As with so much about Jordan, though, the more you reflect upon it the less perfect it seems. Sports Illustrated's Jack McCallum wrote at the time that Jordan handled the press conference with "grace, humor and even a bit of competitive pique." That's charitable in comparison to how Halberstam puts it:
So Jordan retired. At the press conference announcing his retirement, he was surprisingly churlish; he referred to the media as "you guys" twenty-one times. […] "So you guys can go somewhere else to get your stories and hopefully I won't see too many of you guys in the future," he said. To the reporters who had covered him regularly over almost a decade in the league, the hostile tone of his farewell conference was jarring. In fact, the reporters who covered Jordan had always cut him a good deal of slack, in no small part because they liked him, in part because he was so attractive, but most of all because he was a winner.

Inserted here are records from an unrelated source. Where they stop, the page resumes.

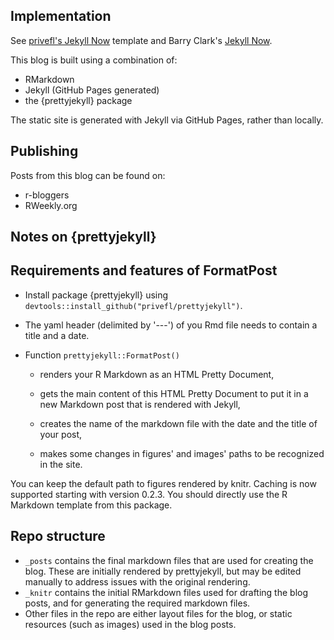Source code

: ## Implementation

See [privefl's Jekyll Now](https://github.com/privefl/jekyll-now-r-template) template and Barry Clark's [Jekyll Now](https://github.com/barryclark/jekyll-now).

This blog is built using a combination of:
- RMarkdown
- Jekyll (GitHub Pages generated)
- the {prettyjekyll} package

The static site is generated with Jekyll via GitHub Pages, rather than locally.

## Publishing

Posts from this blog can be found on:
- r-bloggers
- RWeekly.org

## Notes on {prettyjekyll}

Requirements and features of FormatPost
---------------------------------------

- Install package {prettyjekyll} using `devtools::install_github("privefl/prettyjekyll")`.

- The yaml header (delimited by '---') of you Rmd file needs to contain a title and a date.

- Function `prettyjekyll::FormatPost()`

    - renders your R Markdown as an HTML Pretty Document,
    
    - gets the main content of this HTML Pretty Document to put it in a new Markdown post that is rendered with Jekyll,
    
    - creates the name of the markdown file with the date and the title of your post,
    
    - makes some changes in figures' and images' paths to be recognized in the site. 
    
You can keep the default path to figures rendered by knitr. Caching is now supported starting with version 0.2.3. You should directly use the R Markdown template from this package.

## Repo structure

* `_posts` contains the final markdown files that are used for creating the blog. These are initially rendered by prettyjekyll, but may be edited manually to address issues with the original rendering.
* `_knitr` contains the initial RMarkdown files used for drafting the blog posts, and for generating the required markdown files. 
* Other files in the repo are either layout files for the blog, or static resources (such as images) used in the blog posts.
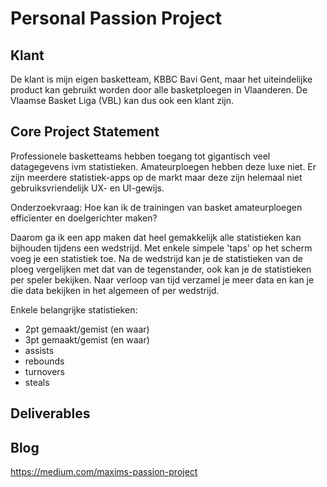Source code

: # Personal Passion Project

## Klant
De klant is mijn eigen basketteam, KBBC Bavi Gent, maar het uiteindelijke product kan gebruikt worden door alle basketploegen in Vlaanderen. De Vlaamse Basket Liga (VBL) kan dus ook een klant zijn.

## Core Project Statement
Professionele basketteams hebben toegang tot gigantisch veel datagegevens ivm statistieken. Amateurploegen hebben deze luxe niet. Er zijn meerdere statistiek-apps op de markt maar deze zijn helemaal niet gebruiksvriendelijk UX- en UI-gewijs.

Onderzoekvraag: Hoe kan ik de trainingen van basket amateurploegen efficïenter en doelgerichter maken?

Daarom ga ik een app maken dat heel gemakkelijk alle statistieken kan bijhouden tijdens een wedstrijd. Met enkele simpele 'taps' op het scherm voeg je een statistiek toe. Na de wedstrijd kan je de statistieken van de ploeg vergelijken met dat van de tegenstander, ook kan je de statistieken per speler bekijken. Naar verloop van tijd verzamel je meer data en kan je die data bekijken in het algemeen of per wedstrijd.

Enkele belangrijke statistieken:
- 2pt gemaakt/gemist (en waar)
- 3pt gemaakt/gemist (en waar)
- assists
- rebounds
- turnovers
- steals

## Deliverables

## Blog
https://medium.com/maxims-passion-project
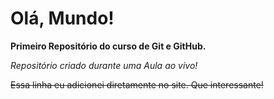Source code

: # Olá, Mundo!

__Primeiro Repositório do curso de Git e GitHub.__

_*Repositório criado durante uma Aula ao vivo!*_

~~Essa linha eu adicionei diretamente no site. Que interessante!~~
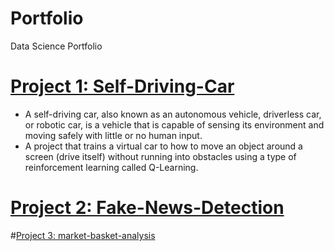 # Portfolio
Data Science Portfolio

# [Project 1: Self-Driving-Car](https://github.com/nikhilwanshi/Self-Driving-Car)

* A self-driving car, also known as an autonomous vehicle, driverless car, or robotic car, is a vehicle that is capable of sensing its environment and moving safely with little or no human input.
* A project that trains a virtual car to how to move an object around a screen (drive itself) without running into obstacles using a type of reinforcement learning called Q-Learning.

# [Project 2: Fake-News-Detection](https://github.com/nikhilwanshi/Fake-News-Detection)

#[Project 3: market-basket-analysis](https://github.com/nikhilwanshi/market-basket-analysis)
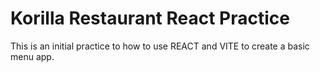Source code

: # Korilla Restaurant React Practice

This is an initial practice to how to use REACT and VITE to create a basic menu app. 
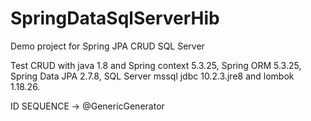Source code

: # SpringDataSqlServerHib

Demo project for Spring JPA CRUD SQL Server

Test CRUD with java 1.8 and Spring context 5.3.25, Spring ORM 5.3.25, Spring Data JPA 2.7.8, SQL Server mssql jdbc 10.2.3.jre8 and lombok 1.18.26.

ID SEQUENCE -> @GenericGenerator
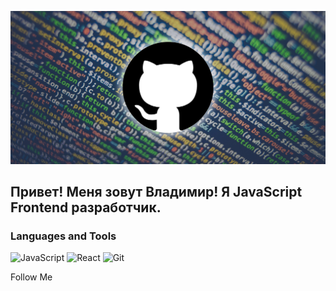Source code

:![Header](https://github.com/Vladimir-Grinko/Vladimir-Grinko/blob/main/assets/header.jpeg)

## Привет! Меня зовут Владимир! Я JavaScript Frontend разработчик.

### Languages and Tools
![JavaScript](https://img.shields.io/badge/-JavaScript-090909?style=for-the-badge&logo=JavaScript&logoColor=E9D54D)
![React](https://img.shields.io/badge/-React-090909?style=for-the-badge&logo=React&logoColor=097CDB)
![Git](https://img.shields.io/badge/-Git-090909?style=for-the-badge&logo=Git&logoColor=47C5FB)

Follow Me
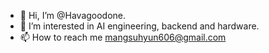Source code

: - 👋 Hi, I’m @Havagoodone.
- 👀 I’m interested in AI engineering, backend and hardware.
- 📫 How to reach me mangsuhyun606@gmail.com


<!---
Havagoodone/Havagoodone is a ✨ special ✨ repository because its `README.md` (this file) appears on your GitHub profile.
You can click the Preview link to take a look at your changes.
--->


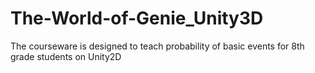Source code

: # The-World-of-Genie_Unity3D

The courseware is designed to teach probability of basic events for 8th grade students on Unity2D
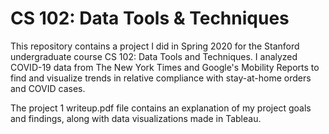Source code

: # CS 102: Data Tools & Techniques

This repository contains a project I did in Spring 2020 for the Stanford undergraduate course CS 102: Data Tools and Techniques. I analyzed COVID-19 data from The New York Times and Google's Mobility Reports to find and visualize trends in relative compliance with stay-at-home orders and COVID cases. 

The project 1 writeup.pdf file contains an explanation of my project goals and findings, along with data visualizations made in Tableau.
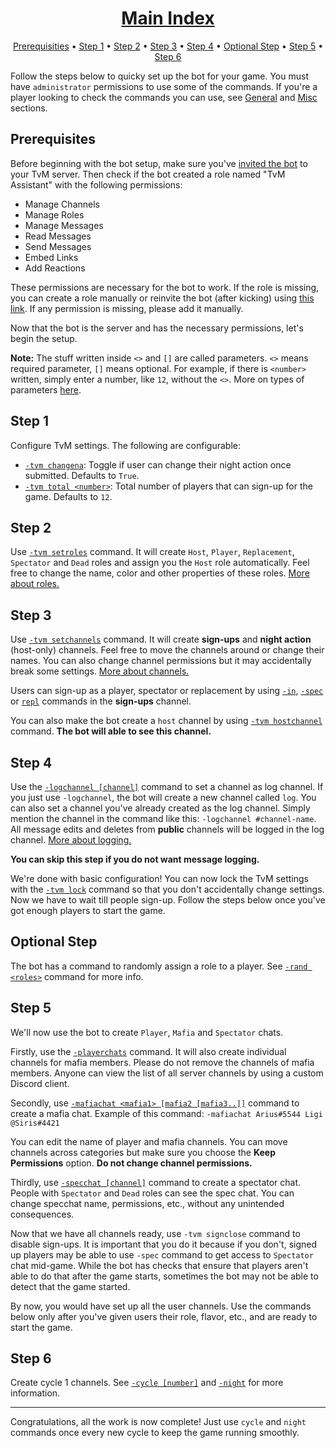 <h1 align="center"><a href=".">Main Index</a></h1>

<p align="center">
  <a href="#prerequisities">Prerequisities</a>
  •
  <a href="#step-1">Step 1</a>
  •
  <a href="#step-2">Step 2</a>
  •
  <a href="#step-3">Step 3</a>
  •
  <a href="#step-4">Step 4</a>
  •
  <a href="#optional-step">Optional Step</a>
  •
  <a href="#step-5">Step 5</a>
  •
  <a href="#step-6">Step 6</a>
</p>

Follow the steps below to quicky set up the bot for your game. You must have `administrator` permissions to use some of the commands. If you're a player looking to check the commands you can use, see [General](commands-reference#general) and [Misc](commands-reference#misc) sections.

## Prerequisites

Before beginning with the bot setup, make sure you've [invited the bot](https://discordapp.com/api/oauth2/authorize?client_id=680383600725590020&permissions=268494928&scope=bot) to your TvM server. Then check if the bot created a role named "TvM Assistant" with the following permissions:

- Manage Channels
- Manage Roles
- Manage Messages
- Read Messages
- Send Messages
- Embed Links
- Add Reactions

These permissions are necessary for the bot to work. If the role is missing, you can create a role manually or reinvite the bot (after kicking) using [this link](https://discordapp.com/api/oauth2/authorize?client_id=680383600725590020&permissions=268494928&scope=bot). If any permission is missing, please add it manually.

Now that the bot is the server and has the necessary permissions, let's begin the setup.

**Note:** The stuff written inside `<>` and `[]` are called parameters. `<>` means required parameter, `[]` means optional. For example, if there is `<number>` written, simply enter a number, like `12`, without the `<>`. More on types of parameters [here](parameters).

## Step 1

Configure TvM settings. The following are configurable:

- [`-tvm changena`](commands-reference#-tvm-changena): Toggle if user can change their night action once submitted. Defaults to `True`.
- [`-tvm total <number>`](commands-reference#-tvm-total-number): Total number of players that can sign-up for the game. Defaults to `12`.

## Step 2

Use [`-tvm setroles`](commands-reference#-tvm-setroles) command. It will create `Host`, `Player`, `Replacement`, `Spectator` and `Dead` roles and assign you the `Host` role automatically. Feel free to change the name, color and other properties of these roles. [More about roles.](commands-reference#roles)

## Step 3

Use [`-tvm setchannels`](commands-reference#-tvm-setchannels) command. It will create **sign-ups** and **night action** (host-only) channels. Feel free to move the channels around or change their names. You can also change channel permissions but it may accidentally break some settings. [More about channels.](commands-reference#channels)

Users can sign-up as a player, spectator or replacement by using [`-in`](commands-reference#-in-ignored), [`-spec`](commands-reference#-spec-ignored) or [`repl`](commands-reference#-repl-ignored) commands in the **sign-ups** channel.

You can also make the bot create a `host` channel by using [`-tvm hostchannel`](commands-reference#-tvm-hostchannel) command. **The bot will able to see this channel.**

## Step 4

Use the [`-logchannel [channel]`](commands-reference#-logchannel-channel) command to set a channel as log channel. If you just use `-logchannel`, the bot will create a new channel called `log`. You can also set a channel you've already created as the log channel. Simply mention the channel in the command like this: `-logchannel #channel-name`. All message edits and deletes from **public** channels will be logged in the log channel. [More about logging.](commands-reference#logging)

**You can skip this step if you do not want message logging.**

We're done with basic configuration! You can now lock the TvM settings with the [`-tvm lock`](commands-reference#-tvm-lock) command so that you don't accidentally change settings. Now we have to wait till people sign-up. Follow the steps below once you've got enough players to start the game.

## Optional Step

The bot has a command to randomly assign a role to a player. See [`-rand <roles>`](commands-reference#-rand-roles) command for more info.

## Step 5

We'll now use the bot to create `Player`, `Mafia` and `Spectator` chats.

Firstly, use the [`-playerchats`](commands-reference#-playerchats-category_name) command. It will also create individual channels for mafia members. Please do not remove the channels of mafia members. Anyone can view the list of all server channels by using a custom Discord client.

Secondly, use [`-mafiachat <mafia1> [mafia2 [mafia3..]]`](commands-reference#-mafiachat-mafia1-mafia2-mafia3) command to create a mafia chat. Example of this command: `-mafiachat Arius#5544 Ligi @Siris#4421`

You can edit the name of player and mafia channels. You can move channels across categories but make sure you choose the **Keep Permissions** option. **Do not change channel permissions.**

Thirdly, use [`-specchat [channel]`](commands-reference#-specchat-channel) command to create a spectator chat. People with `Spectator` and `Dead` roles can see the spec chat. You can change specchat name, permissions, etc., without any unintended consequences.

Now that we have all channels ready, use `-tvm signclose` command to disable sign-ups. It is important that you do it because if you don't, signed up players may be able to use `-spec` command to get access to `Spectator` chat mid-game. While the bot has checks that ensure that players aren't able to do that after the game starts, sometimes the bot may not be able to detect that the game started.

By now, you would have set up all the user channels. Use the commands below only after you've given users their role, flavor, etc., and are ready to start the game.

## Step 6

Create cycle 1 channels. See [`-cycle [number]`](commands-reference#-cycle-number) and [`-night`](commands-reference#-night) for more information.

---

Congratulations, all the work is now complete! Just use `cycle` and `night` commands once every new cycle to keep the game running smoothly.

He was a winner because he was a dick. That's not to be flip: if there's anything we've learned in retrospect about Jordan, it's that his competitive streak bordered on the pathological. "He played every game in something like road rage," explains J.R. Moehringer in the recent GQ, by way of comparison to LeBron James, who does not. Simmons's Book of Basketball contains an index line item called Jordan, Michael: competitiveness that comprises 13 various pages. ("He bribed airport baggage guys to put out his suitcase first once, then wagered teammates that his bag would be first on the conveyor belt.") Halberstam writes that Jordan's very first words upon winning his third title were less celebratory than vindictive: "Thunder Dan Majerle — my fucking ass!"
That Jordan was able to show up, basically out of nowhere, and blend in with legitimate major league prospects frankly scares me much more than surprises. Far from showing his human side, it underlines all the things that have always distanced him from us mortals. I ask Shelton whether he thought Jordan really thought he could make it to "The Show."
"I think he did think he'd make the big leagues," Shelton says. "That's the ego of these guys! And I don't say that critically. These great athletes think they can do anything. It's kind of like movie star megalomania, where they actually think that they write the dialogue, photograph and edit themselves, and they think they are Superman and think they can fly."
For Jordan, the unyielding focus that helped him raise his batting average to .252 in the fall leagues (and, one imagines, shoot free throws for hours in high school) was also an isolating tunnel vision. His burgeoning (and understandable) distrust of the media gave him something to prove every time he was at at bat, but it would harden into a broader and more unhinged-seeming bitterness. I honestly still can't bring myself to watch his full Hall of Fame acceptance speech.
Jordan's legendary competitive drive, his otherworldly "killer instinct," was all-consuming. But it's also what made his brief turn on the ballfield far more surprising than we've ever really given him credit for.
Put it this way: What would have to happen today to equal, in oddity and impressiveness, what happened with Jordan?
"I'm trying to think who would be the athlete who might try, and in what sport," Shelton says. "It would be like Kobe Bryant ... or Tiger, before his fall from grace, saying, 'You know, I think I can play wide receiver for the New York Jets.' It would be that preposterous. And then if they said, 'OK, we're gonna start you out in the European league,' and then he goes there and makes 60 receptions."